It's depressing. We should be used to it by now, and understand that money is everything, people nothing. but we still fondly imagine that people in government will wake up one day and say, "No. This is wrong." Dream on. New disability benefit test contracts have just been awarded - to Atos and Capita. According to the Guardian, the lion's share goes to Atos. The paper is portraying it as a blow to G4S which was in the running, and hinting that the timing suggests that the Olympic security fiasco could have ruled them out. I doubt it. That's not how the procurement process works, as we know. G4S's share price went down, but it's back up now. A fascinating article by historian Michael Wood on the BBC website points out, among other things, that G4S is four times the size of the British Army. The embarrassment of the Olympics is just a minor glitch. Meanwhile A4e, a much smaller player, rides its own recent embarrassments comfortably. It preens on its website that it has been telling the Polish government how it can transform its "public-private co-operation", focussing on payment by results.

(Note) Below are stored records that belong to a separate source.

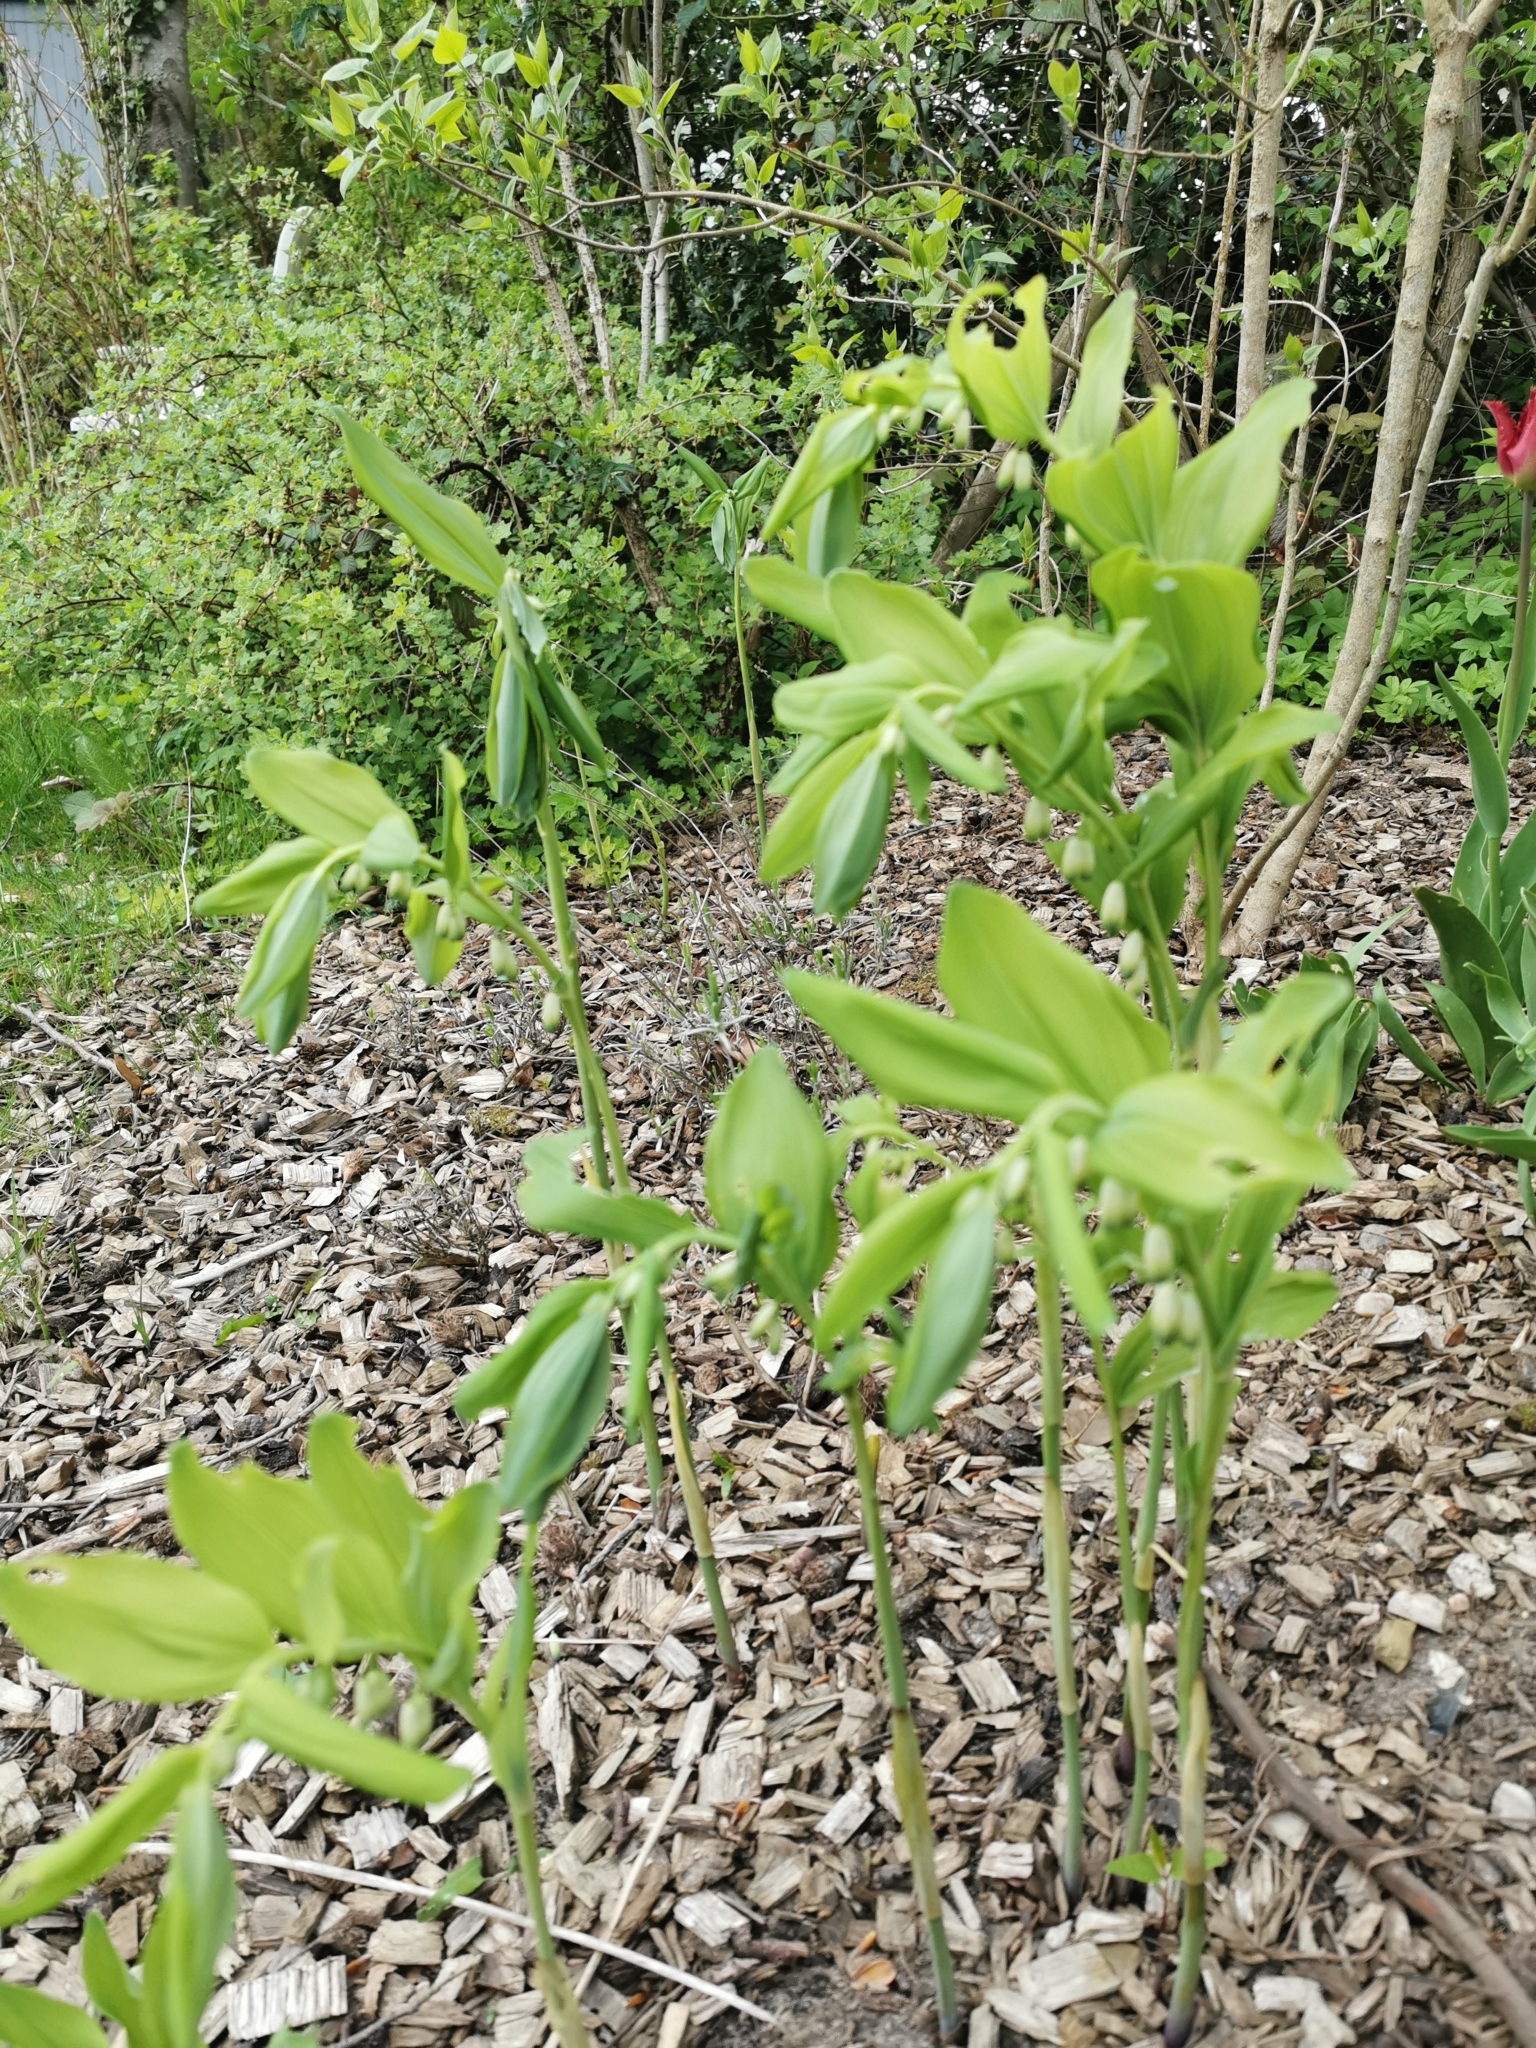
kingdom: Plantae
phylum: Tracheophyta
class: Liliopsida
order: Asparagales
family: Asparagaceae
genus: Polygonatum
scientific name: Polygonatum multiflorum
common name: Solomon's-seal
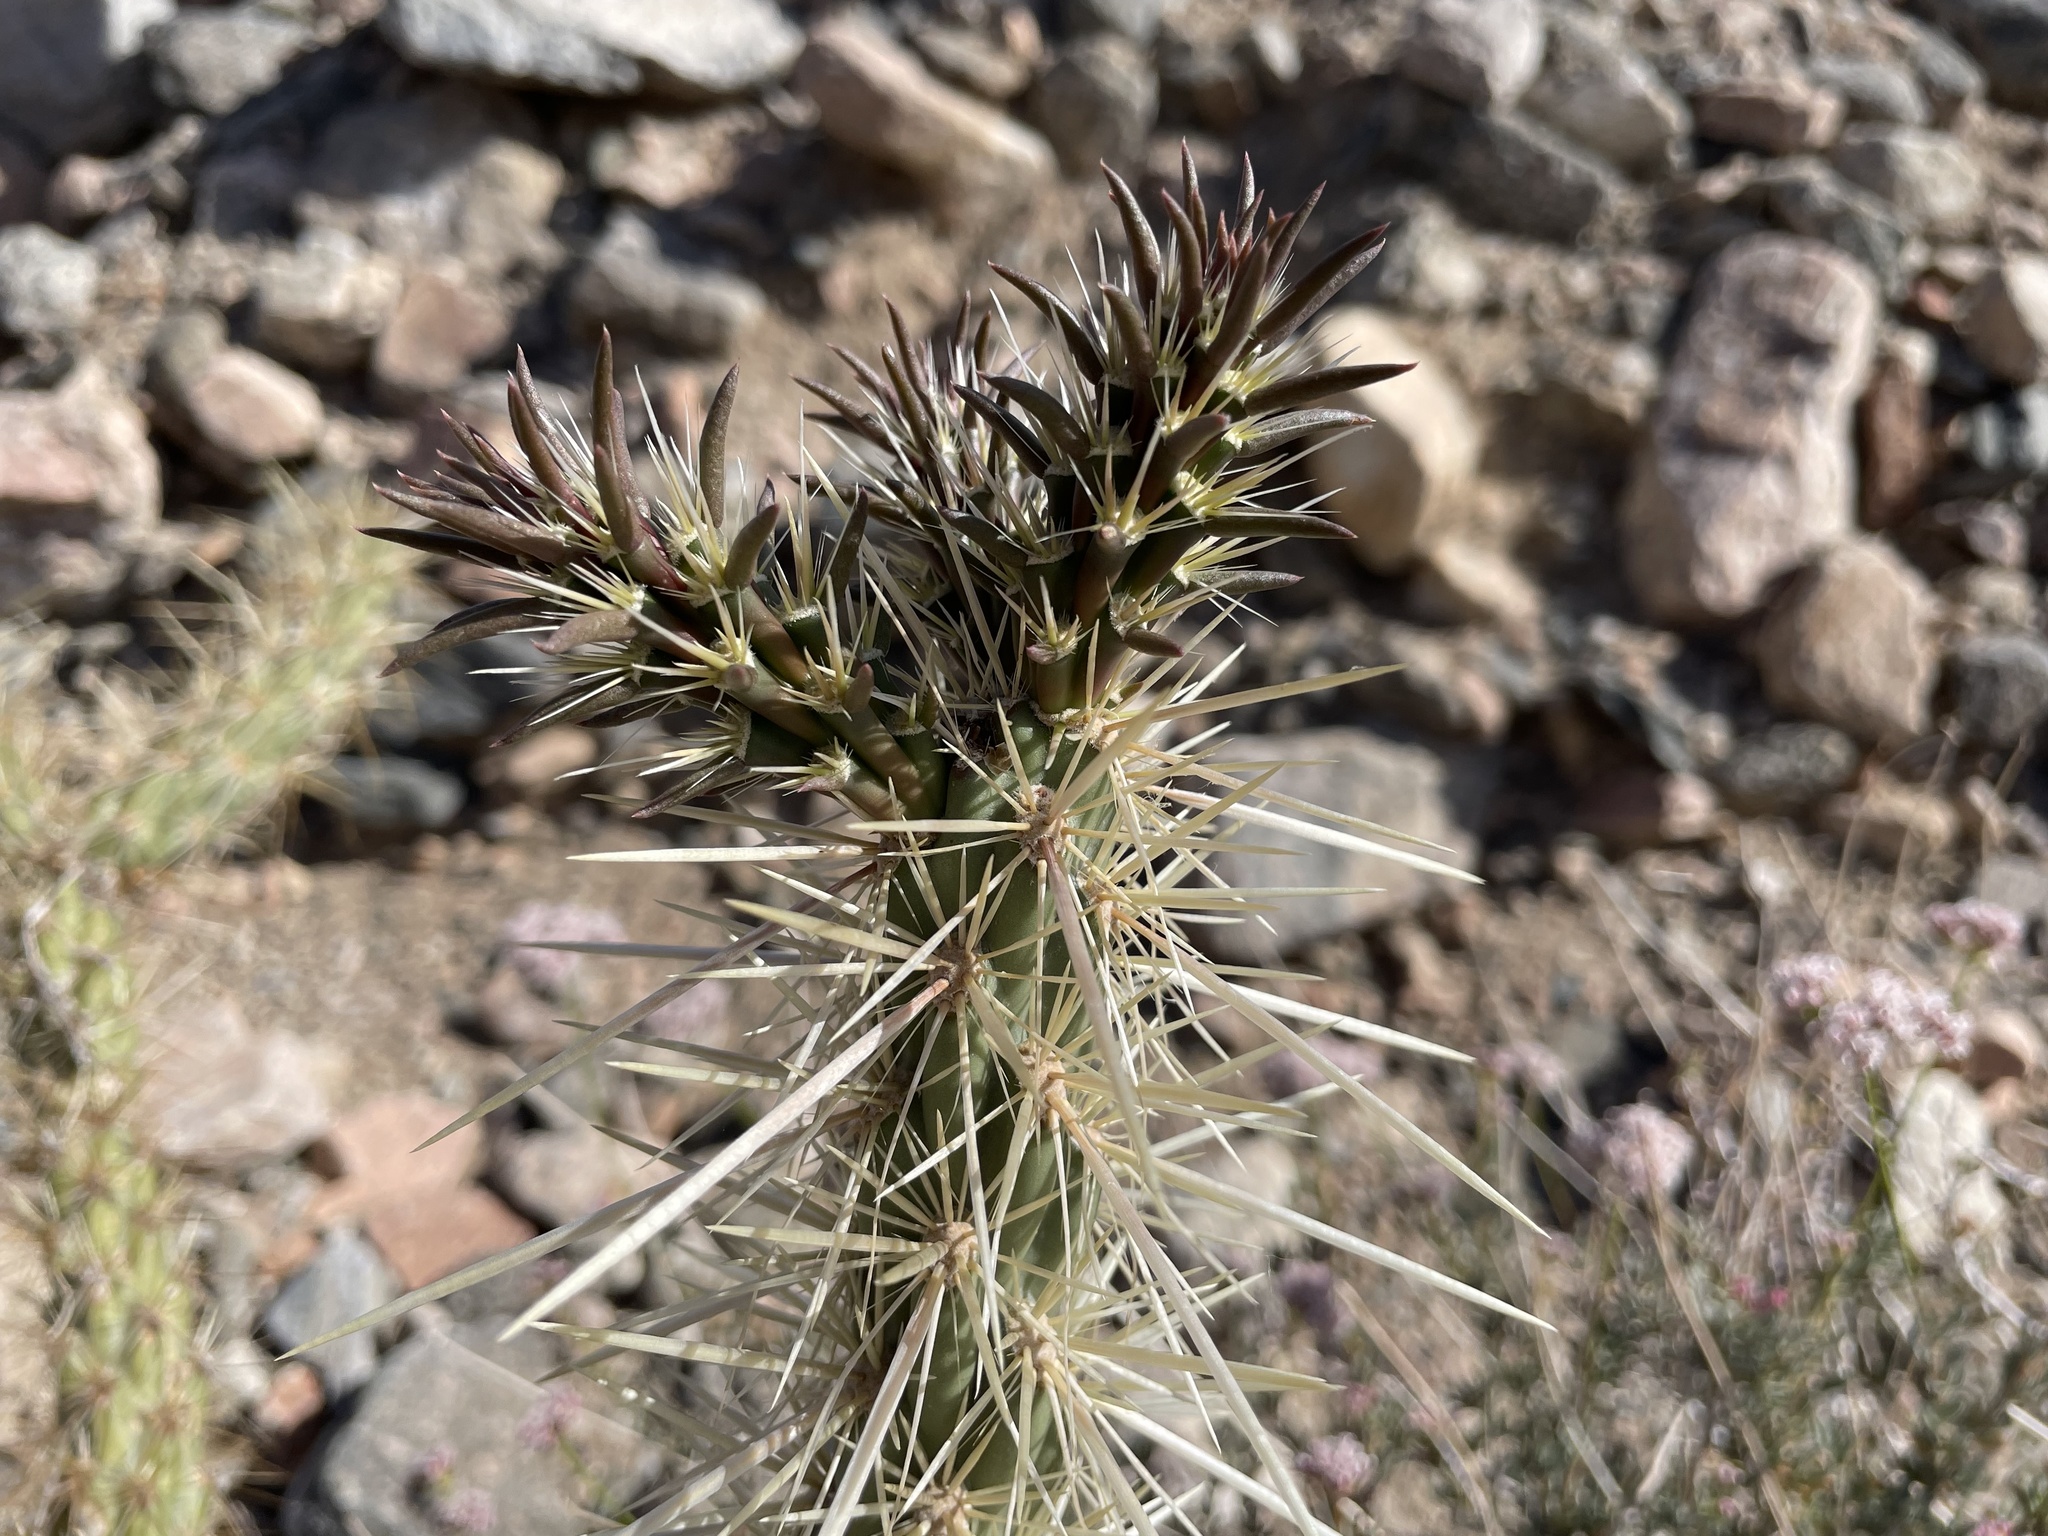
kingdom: Plantae
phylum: Tracheophyta
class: Magnoliopsida
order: Caryophyllales
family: Cactaceae
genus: Cylindropuntia
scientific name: Cylindropuntia acanthocarpa
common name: Buckhorn cholla
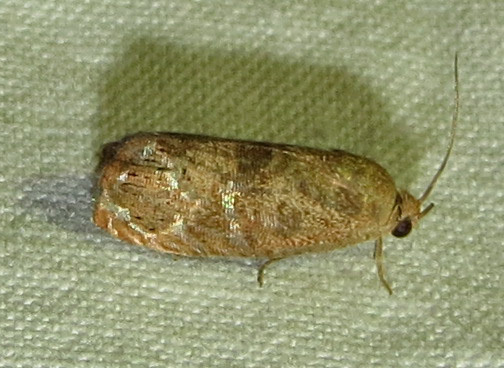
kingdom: Animalia
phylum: Arthropoda
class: Insecta
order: Lepidoptera
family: Tortricidae
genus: Cydia
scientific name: Cydia latiferreana
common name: Filbertworm moth
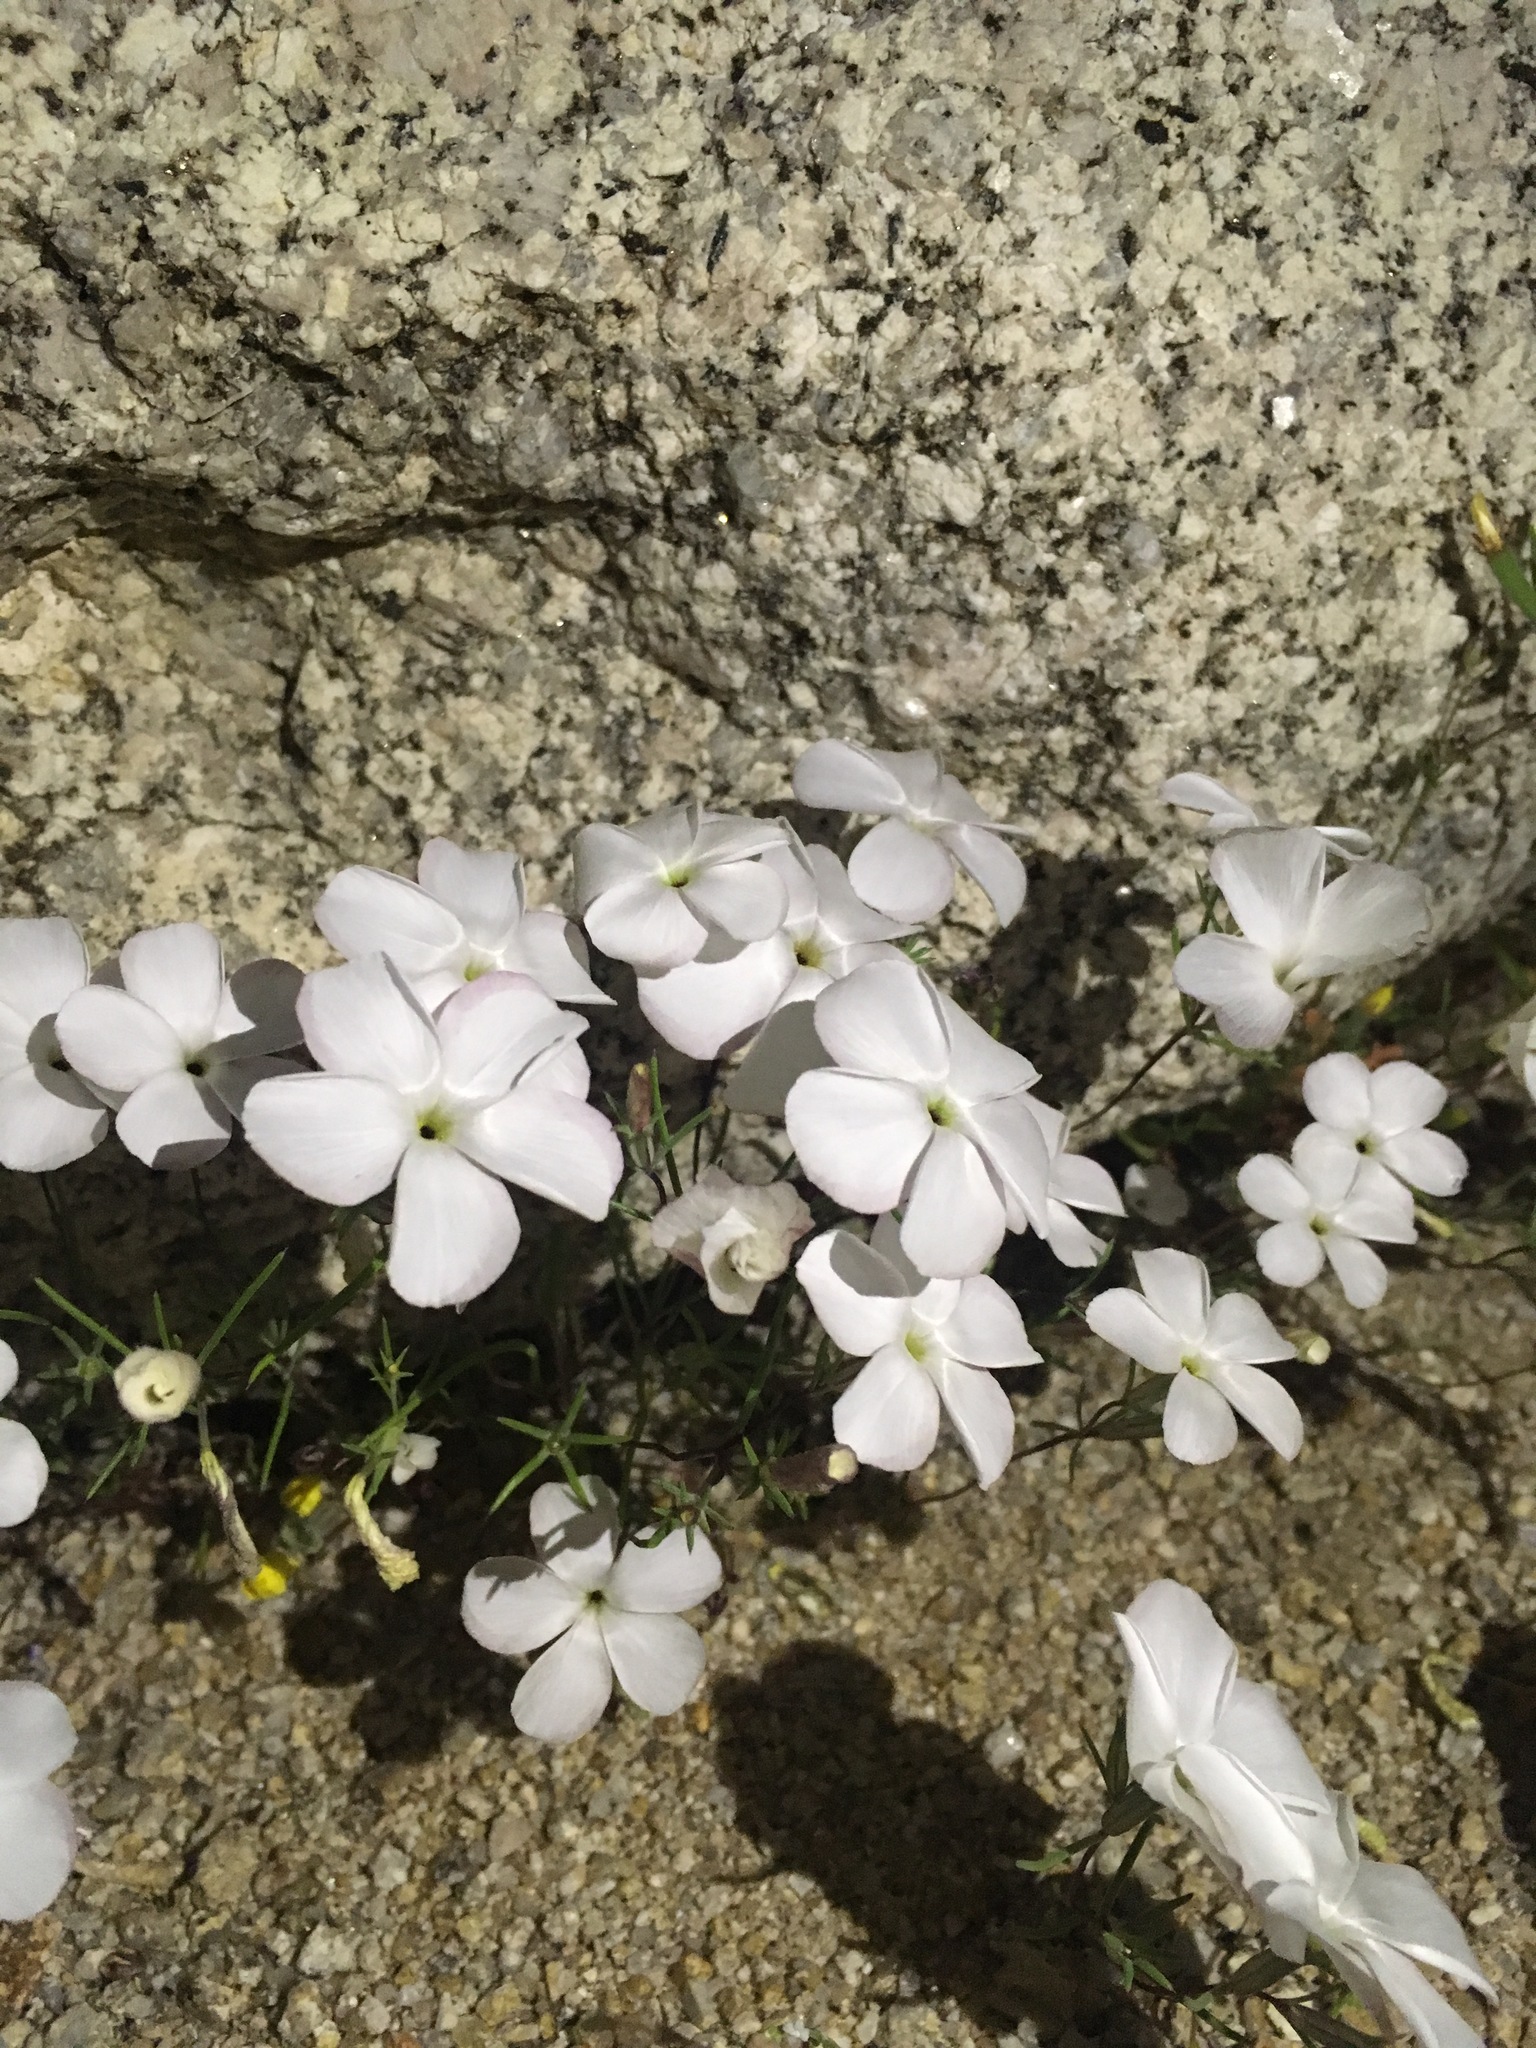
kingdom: Plantae
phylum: Tracheophyta
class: Magnoliopsida
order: Ericales
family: Polemoniaceae
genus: Linanthus
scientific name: Linanthus dichotomus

The Exaro site previews a report to be published by the University of Greenwich Business School on outsourcing which, it says, will "reignite controversy" and "provoke a furious reaction". Sadly, it won't. The report states the obvious; that there will always be a conflict of interest between "commercial and shareholder interests" and the public objectives. It also has evidence that any saving of money by using private companies is short-lived. The authors of the article go to something called the National Outsourcing Association for a reaction. They say that people only notice outsourcing on those rare occasions when it goes wrong; it saves money and employs a lot of people. And that, I'm afraid, will be the extent of the debate on this issue.
We are not going to change anything in the near future. But that doesn't mean we should stop resisting.